The good news announces that God is love and even though we reject his love he does not cease to love us. Rather, in Christ, he has acted to reconcile us to himself. That’s because God is love and he created us in love and for love as dearly loved children in the mutual relations of love.
But the message of good news can sound like bad news when it presents God as the Judge whose primary concern is our conformity to his law. The judge who deals with our failure to conform by granting us right legal standing before him.
Jesus unveils God to us as loving Father who is open, relational and self-giving towards us. The Father who restores love relationships with estranged people through his dearly loved Son. This loving Father that we meet in Jesus cannot be thought of primarily as a Judge seeking a legal settlement.
And so the good news makes family images central rather than courtroom images. God as Judge does grant us right legal status through all that Jesus did for us. Nevertheless, the Father’s primary purpose is to include us in the love relationship he has with his Son by the Spirit . Just as the Father is in love relationship with his unique Son, so we are called into love relationship with the Father as dearly loved children in union with his Son by the Spirit.
From time to time we are reminded that we can only be right with God through Jesus. These reminders fix our faith fully on all that Jesus is for us so that we are turned out of ourselves to Christ alone.
But all too often, we are told that we must now live holy lives. And the result is we are turned back on ourselves introspectively concerned to be all that God demands by our own efforts. We are no longer turned out of ourselves to Christ alone but rather preoccupied with our own performance. Against this, the New Testament calls us to see that Christ isn’t only our righteousness but also our holiness (1 Corinthians 1: 30). He alone is the holy one who is fully pleasing to his Father. And our holiness is sharing in his holiness. In union with Christ, his righteousness becomes ours and also his holiness. One with Christ we are fully set apart for God as his holy ones.
Nevertheless, we are called to become more and more holy in our daily lives. Does that mean that we are again thrown back on our own resources to achieve daily holiness ourselves? No! By the Spirit I am in Christ so that his holiness becomes mine. And by the Spirit, Christ is in me to work out his own holiness within me. I no longer live striving for my own holiness, but Christ lives in me to live out his own holiness in and through me. He alone is our holiness in every way. Turned out of ourselves we live in Christ as he lives in us.
The Father’s Son became one of us to take our place even unto death. Now, he stands before his Father in our place and by his Spirit we know that his abba is ours. There is no need for us to find our own place before God for Christ alone is our place with God. Our lives are hidden with him in God.
We affirm all this as wonderfully true and yet, in our daily lives, we feel under pressure to focus much more on trying to find our own place with God.
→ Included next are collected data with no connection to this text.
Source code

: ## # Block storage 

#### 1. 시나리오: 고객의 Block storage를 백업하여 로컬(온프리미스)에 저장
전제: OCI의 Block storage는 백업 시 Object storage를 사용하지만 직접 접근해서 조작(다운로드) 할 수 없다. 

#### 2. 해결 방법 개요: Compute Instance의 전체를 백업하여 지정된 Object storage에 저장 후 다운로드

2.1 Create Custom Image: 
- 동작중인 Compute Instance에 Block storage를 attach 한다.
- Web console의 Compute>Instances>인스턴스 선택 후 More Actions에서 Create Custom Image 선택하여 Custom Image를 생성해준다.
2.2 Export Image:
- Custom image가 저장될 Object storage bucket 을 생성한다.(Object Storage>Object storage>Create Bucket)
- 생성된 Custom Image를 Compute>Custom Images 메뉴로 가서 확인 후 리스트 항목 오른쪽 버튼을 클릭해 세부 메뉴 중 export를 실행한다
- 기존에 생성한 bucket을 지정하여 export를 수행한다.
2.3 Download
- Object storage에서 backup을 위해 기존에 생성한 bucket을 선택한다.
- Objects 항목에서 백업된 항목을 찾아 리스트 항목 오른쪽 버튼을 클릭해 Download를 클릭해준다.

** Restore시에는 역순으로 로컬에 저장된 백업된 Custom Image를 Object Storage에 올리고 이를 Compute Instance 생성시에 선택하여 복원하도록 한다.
This distorted and distorting emphasis upon our own independent religious activity leads to frustration, failure and a lack of real assurance.
In our daily lives before our Father we must fully embrace that it is not what we are or do that counts, but Christ alone. We continually trust in who he is for us, with us and in us. We rest only in what he has done and continues to do for us. It is by his grace alone that we are put in the right with God, and by his grace alone that we live day by day as abba’s children.
The living Christ indwells us by the Spirit setting us free to rest in his transforming power. Trusting in him alone rather than our own efforts we live and move in joyful freedom before our Father. I no longer live but Christ lives in me and the life that I do live is by faith in the one who loved me and gave himself for me. I do so because he goes on loving me and giving himself to me as he lives his own life in and through me.
The God of grace began his good work within us and he will carry it on to completion until the day of Christ Jesus. Of course, we work out the good work of God in our daily lives but only as he works within us by his Spirit in union with Christ. We are liberated to become all that God wants us to be because of what the Triune God of grace has done, is doing and will do.
In living union with Christ, we are assured that we are the Father’s dearly loved children free to grow into the reality of who we already are. We have confidence to grow up into Christ as we share in his intimate relationship with the Father by the Spirit . We are not turned in on ourselves engaged in a long, gruelling battle with sin that we must fight in our own strength. No, turned out of ourselves to Christ by the Spirit, we work out daily our transformation freely and joyfully as we share in God’s triune life of love.
T F Torrance points out that too often we are thrown back upon ourselves to become the kind of persons we ought to be by our own efforts. In contrast, the New Testament continually throws us onto the grace of our Father in union with his Son free to grow into ever deeper likeness to Jesus by the power of his Spirit.